Sarà che ora faccio lo psicologo (no, tranquilli, volontario, sono sempre psicologo del...) in un centro che si occupa di abusi infantili, ma ultimamente mi sono ritrovato a ripensare a questa faccenda:
E' una notizia di Maggio/Giugno dell'anno scorso, ma ritengo non vada dimenticata, soprattutto alla luce di cosa sta accadendo negli ultimi tempi.
Sto parlando dell'inserimento dell'emendamento che sancisce l'esistenza del reato di "Violenza sessuale di lieve entità" nei confronti di minori.
Già solo l'idea di pensare a immaginare di poter proporre un simile concetto aborrente dovrebbe far rabbrividire. Come si può pensare che esista una violenza di "lieve entità", soprattutto quando compiuta nei confronti di un minore??? E soprattutto, cosa vuol dire "quando la violenza è di minore entità?"
I promotori di questo emendamento, il numero 1707, l'hanno infilato nel decreto sulle intercettazioni, in modo da costringere anche quelli del loro stesso schieramento eventualmente contrari a votare comunque a favore, sperando magari in meno pubblicità possibile.
L'emendamento prevede che non scatti l'arresto immediato in flagranza di reato nei casi di violenza sessuale "di lieve entità".

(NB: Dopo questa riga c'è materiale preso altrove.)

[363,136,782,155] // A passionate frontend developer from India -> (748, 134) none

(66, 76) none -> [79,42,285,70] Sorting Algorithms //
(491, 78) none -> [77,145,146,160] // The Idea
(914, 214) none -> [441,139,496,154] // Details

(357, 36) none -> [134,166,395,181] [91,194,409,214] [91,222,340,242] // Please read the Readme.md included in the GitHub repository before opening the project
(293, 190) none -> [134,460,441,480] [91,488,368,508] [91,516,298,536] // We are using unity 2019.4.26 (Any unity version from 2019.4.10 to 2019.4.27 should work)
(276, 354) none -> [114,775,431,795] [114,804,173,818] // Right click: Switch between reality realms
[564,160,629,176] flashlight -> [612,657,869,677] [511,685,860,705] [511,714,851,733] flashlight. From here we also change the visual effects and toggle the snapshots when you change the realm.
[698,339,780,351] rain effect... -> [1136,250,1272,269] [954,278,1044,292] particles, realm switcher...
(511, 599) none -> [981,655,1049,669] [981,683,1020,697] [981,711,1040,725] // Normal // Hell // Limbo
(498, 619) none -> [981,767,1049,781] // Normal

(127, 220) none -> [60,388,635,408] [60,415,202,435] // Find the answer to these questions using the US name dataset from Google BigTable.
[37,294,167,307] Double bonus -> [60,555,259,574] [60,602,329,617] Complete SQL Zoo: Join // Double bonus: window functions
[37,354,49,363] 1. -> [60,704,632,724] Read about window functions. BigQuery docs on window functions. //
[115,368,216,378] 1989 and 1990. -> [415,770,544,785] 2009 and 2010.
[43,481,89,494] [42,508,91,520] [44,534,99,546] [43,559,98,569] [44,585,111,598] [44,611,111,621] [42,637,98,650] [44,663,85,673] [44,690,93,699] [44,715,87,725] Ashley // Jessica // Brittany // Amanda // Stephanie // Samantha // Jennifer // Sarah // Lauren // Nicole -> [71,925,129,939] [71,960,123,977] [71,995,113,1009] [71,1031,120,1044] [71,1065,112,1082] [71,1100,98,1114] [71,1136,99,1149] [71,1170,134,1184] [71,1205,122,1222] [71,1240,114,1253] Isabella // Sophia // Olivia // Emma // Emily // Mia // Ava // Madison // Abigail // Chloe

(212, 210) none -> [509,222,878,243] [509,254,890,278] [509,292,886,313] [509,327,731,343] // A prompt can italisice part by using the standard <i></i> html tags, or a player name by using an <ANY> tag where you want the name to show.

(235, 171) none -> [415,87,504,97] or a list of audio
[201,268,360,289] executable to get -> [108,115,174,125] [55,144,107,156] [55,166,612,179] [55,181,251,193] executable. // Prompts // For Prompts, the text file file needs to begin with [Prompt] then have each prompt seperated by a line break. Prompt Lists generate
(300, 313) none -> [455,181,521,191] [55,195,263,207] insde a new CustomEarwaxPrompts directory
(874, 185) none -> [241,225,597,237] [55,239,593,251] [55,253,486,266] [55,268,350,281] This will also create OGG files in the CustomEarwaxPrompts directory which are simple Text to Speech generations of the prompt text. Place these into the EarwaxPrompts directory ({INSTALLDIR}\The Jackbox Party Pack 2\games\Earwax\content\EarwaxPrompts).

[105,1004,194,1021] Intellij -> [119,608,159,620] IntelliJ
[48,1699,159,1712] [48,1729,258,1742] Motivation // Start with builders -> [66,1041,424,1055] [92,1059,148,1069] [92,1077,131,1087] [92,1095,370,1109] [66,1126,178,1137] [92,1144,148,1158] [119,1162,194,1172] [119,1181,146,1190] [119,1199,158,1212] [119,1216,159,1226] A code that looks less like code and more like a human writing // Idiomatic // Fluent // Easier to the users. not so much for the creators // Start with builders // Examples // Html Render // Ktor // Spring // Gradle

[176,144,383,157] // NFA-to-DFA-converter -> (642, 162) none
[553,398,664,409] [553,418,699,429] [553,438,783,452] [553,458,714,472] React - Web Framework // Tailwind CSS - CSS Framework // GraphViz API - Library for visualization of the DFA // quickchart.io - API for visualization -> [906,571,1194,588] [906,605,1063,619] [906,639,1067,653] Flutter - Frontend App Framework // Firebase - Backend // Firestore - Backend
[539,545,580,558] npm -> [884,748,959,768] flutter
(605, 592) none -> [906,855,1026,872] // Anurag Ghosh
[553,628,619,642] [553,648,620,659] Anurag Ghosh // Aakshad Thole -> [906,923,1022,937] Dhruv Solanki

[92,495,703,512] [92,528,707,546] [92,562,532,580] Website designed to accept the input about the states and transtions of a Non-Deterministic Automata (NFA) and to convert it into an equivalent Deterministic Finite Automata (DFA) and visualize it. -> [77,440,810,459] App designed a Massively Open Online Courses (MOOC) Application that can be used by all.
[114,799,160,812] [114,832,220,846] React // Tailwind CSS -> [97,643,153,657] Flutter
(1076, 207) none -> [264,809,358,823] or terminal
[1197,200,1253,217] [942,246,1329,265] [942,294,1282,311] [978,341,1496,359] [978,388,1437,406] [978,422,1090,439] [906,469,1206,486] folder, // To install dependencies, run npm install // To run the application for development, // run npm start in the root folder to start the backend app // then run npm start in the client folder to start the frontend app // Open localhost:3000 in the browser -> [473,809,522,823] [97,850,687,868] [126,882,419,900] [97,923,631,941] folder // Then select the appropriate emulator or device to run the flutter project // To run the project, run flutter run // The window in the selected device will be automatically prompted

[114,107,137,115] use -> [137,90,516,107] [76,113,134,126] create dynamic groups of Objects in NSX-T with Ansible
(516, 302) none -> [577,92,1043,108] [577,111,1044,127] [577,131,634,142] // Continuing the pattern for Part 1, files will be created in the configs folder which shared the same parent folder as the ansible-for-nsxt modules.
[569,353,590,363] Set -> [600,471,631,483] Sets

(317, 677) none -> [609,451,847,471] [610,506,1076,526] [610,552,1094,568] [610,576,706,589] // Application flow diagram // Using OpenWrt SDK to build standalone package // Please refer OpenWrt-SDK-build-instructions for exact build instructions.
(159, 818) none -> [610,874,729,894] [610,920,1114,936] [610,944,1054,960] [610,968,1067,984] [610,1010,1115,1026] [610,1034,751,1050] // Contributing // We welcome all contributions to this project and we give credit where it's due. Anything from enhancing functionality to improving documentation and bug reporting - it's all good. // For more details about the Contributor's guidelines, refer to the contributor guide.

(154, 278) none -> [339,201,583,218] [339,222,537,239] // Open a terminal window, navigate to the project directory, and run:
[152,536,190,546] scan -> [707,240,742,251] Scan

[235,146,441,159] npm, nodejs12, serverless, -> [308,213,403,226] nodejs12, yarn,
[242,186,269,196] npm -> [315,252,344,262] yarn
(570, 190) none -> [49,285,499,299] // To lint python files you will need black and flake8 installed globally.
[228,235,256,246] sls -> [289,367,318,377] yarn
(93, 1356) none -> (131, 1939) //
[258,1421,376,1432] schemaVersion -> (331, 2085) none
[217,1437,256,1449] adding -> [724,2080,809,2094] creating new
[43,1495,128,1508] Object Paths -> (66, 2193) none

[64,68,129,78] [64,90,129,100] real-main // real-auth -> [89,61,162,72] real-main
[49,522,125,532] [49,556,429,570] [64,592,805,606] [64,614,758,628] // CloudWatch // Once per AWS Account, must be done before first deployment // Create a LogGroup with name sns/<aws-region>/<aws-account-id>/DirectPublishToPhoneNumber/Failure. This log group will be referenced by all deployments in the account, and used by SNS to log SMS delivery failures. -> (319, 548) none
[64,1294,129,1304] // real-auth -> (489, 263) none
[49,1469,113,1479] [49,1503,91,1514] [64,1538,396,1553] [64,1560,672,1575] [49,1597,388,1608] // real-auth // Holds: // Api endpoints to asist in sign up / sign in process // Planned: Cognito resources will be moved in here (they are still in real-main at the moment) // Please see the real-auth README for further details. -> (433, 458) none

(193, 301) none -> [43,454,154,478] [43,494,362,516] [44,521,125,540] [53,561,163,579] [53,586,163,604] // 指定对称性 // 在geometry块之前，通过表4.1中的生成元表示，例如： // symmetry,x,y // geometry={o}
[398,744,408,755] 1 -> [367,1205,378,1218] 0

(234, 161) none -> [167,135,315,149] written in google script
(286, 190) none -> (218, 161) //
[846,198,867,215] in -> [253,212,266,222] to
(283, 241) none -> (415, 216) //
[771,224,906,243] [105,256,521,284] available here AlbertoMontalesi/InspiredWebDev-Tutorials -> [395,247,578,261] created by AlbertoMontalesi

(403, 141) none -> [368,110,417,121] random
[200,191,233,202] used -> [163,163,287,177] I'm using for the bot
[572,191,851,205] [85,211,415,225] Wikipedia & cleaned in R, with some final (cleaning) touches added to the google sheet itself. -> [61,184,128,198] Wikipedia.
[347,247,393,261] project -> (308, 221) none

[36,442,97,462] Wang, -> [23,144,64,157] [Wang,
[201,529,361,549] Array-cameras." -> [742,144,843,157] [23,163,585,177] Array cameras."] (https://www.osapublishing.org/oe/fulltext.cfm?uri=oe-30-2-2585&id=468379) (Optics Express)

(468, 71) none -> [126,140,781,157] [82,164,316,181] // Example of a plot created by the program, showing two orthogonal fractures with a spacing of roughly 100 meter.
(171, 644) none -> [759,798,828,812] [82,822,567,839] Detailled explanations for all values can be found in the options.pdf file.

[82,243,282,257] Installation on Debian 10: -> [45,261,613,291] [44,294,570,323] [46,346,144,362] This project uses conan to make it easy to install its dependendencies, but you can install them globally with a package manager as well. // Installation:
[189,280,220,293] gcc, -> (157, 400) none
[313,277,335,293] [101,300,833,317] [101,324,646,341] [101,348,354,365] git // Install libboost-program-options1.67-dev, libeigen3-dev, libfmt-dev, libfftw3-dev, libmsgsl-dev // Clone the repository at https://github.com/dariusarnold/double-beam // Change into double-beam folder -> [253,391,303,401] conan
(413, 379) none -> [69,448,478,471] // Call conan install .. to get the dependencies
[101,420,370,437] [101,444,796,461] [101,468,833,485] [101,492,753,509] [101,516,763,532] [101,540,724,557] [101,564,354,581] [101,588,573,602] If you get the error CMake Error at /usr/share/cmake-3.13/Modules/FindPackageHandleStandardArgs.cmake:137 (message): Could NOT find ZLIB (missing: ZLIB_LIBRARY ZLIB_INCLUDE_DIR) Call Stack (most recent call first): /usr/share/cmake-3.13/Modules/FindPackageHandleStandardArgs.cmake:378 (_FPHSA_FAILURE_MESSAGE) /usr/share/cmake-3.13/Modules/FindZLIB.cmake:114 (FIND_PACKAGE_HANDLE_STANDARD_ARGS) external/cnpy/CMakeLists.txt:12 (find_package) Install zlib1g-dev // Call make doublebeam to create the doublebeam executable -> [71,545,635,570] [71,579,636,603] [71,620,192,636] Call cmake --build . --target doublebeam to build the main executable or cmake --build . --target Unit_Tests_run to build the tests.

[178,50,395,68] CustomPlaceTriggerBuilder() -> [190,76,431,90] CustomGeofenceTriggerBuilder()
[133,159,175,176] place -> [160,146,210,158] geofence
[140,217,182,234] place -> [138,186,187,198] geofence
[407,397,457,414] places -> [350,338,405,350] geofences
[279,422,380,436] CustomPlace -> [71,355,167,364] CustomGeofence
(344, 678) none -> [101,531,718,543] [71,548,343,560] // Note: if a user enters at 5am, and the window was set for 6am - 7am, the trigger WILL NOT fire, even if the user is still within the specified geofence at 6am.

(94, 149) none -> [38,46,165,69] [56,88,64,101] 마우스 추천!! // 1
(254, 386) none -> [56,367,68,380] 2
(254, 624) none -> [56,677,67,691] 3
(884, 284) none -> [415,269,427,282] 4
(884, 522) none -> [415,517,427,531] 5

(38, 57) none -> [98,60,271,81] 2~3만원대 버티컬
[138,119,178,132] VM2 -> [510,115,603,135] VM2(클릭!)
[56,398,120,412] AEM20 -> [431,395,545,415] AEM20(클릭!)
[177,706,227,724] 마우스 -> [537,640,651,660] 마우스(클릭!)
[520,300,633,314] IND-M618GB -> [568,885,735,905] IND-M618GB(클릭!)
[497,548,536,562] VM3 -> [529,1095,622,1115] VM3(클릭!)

Sottoporrei una riflessione a chiunque segua questo blog, prima di ricordare i nomi dei firmatari (area PDL e Lega).
Pensate ad un bambino, vostro figlio, vostro nipote, non importa, comunque minorenne.
E pensate di sentirvi raccontare un giorno che qualcuno, amico di famiglia, parente o vicino di casa, ha abusato sessualmente di lui. O ancora meglio, tornare a casa e trovare la persona in questione con i pantaloni abbassati in atteggiamenti ben poco equivoci con questo bambino.
Sempre che non sfoghiate la rabbia che immediatamente sentireste salirvi sull'abusatore, sareste disposti a prendere in considerazione la "lieve entità"?

E mi chiedo se gli stessi firmatari non siano stati vittima di abusi di lieve entità in qualche momento della loro vita.

I nomi dei firmatari sono:
Maurizio Gasparri (PDL)
Federico Bricolo (Lega)
Gaetano Quagliariello (PDL)
Roberto Centaro (PDL)
Filippo Berselli (PDL)
Sandro Mazzatorta (Lega)
Sergio Divina (Lega)

Penso che queste persone abbiano disonorato il parlamento italiano (cosa che succede abbastanza di frequente ultimamente) e non meritino certamente ne lo stipendio ne lo status di parlamentare.
Andrei a riascoltare le dichiarazioni di queste persone per quanto riguarda i crocefissi nelle scuole, o il diritto di scegliere l'interruzione o meno delle cure. E poi chiederei loro di sostenere davanti a tutti gli italiani le ragioni di un simile emendamento, dal momento che lo ritenevano così importante da firmarlo.
Perchè quando il governo spiega "I successi ottenuti" non parla anche di questo?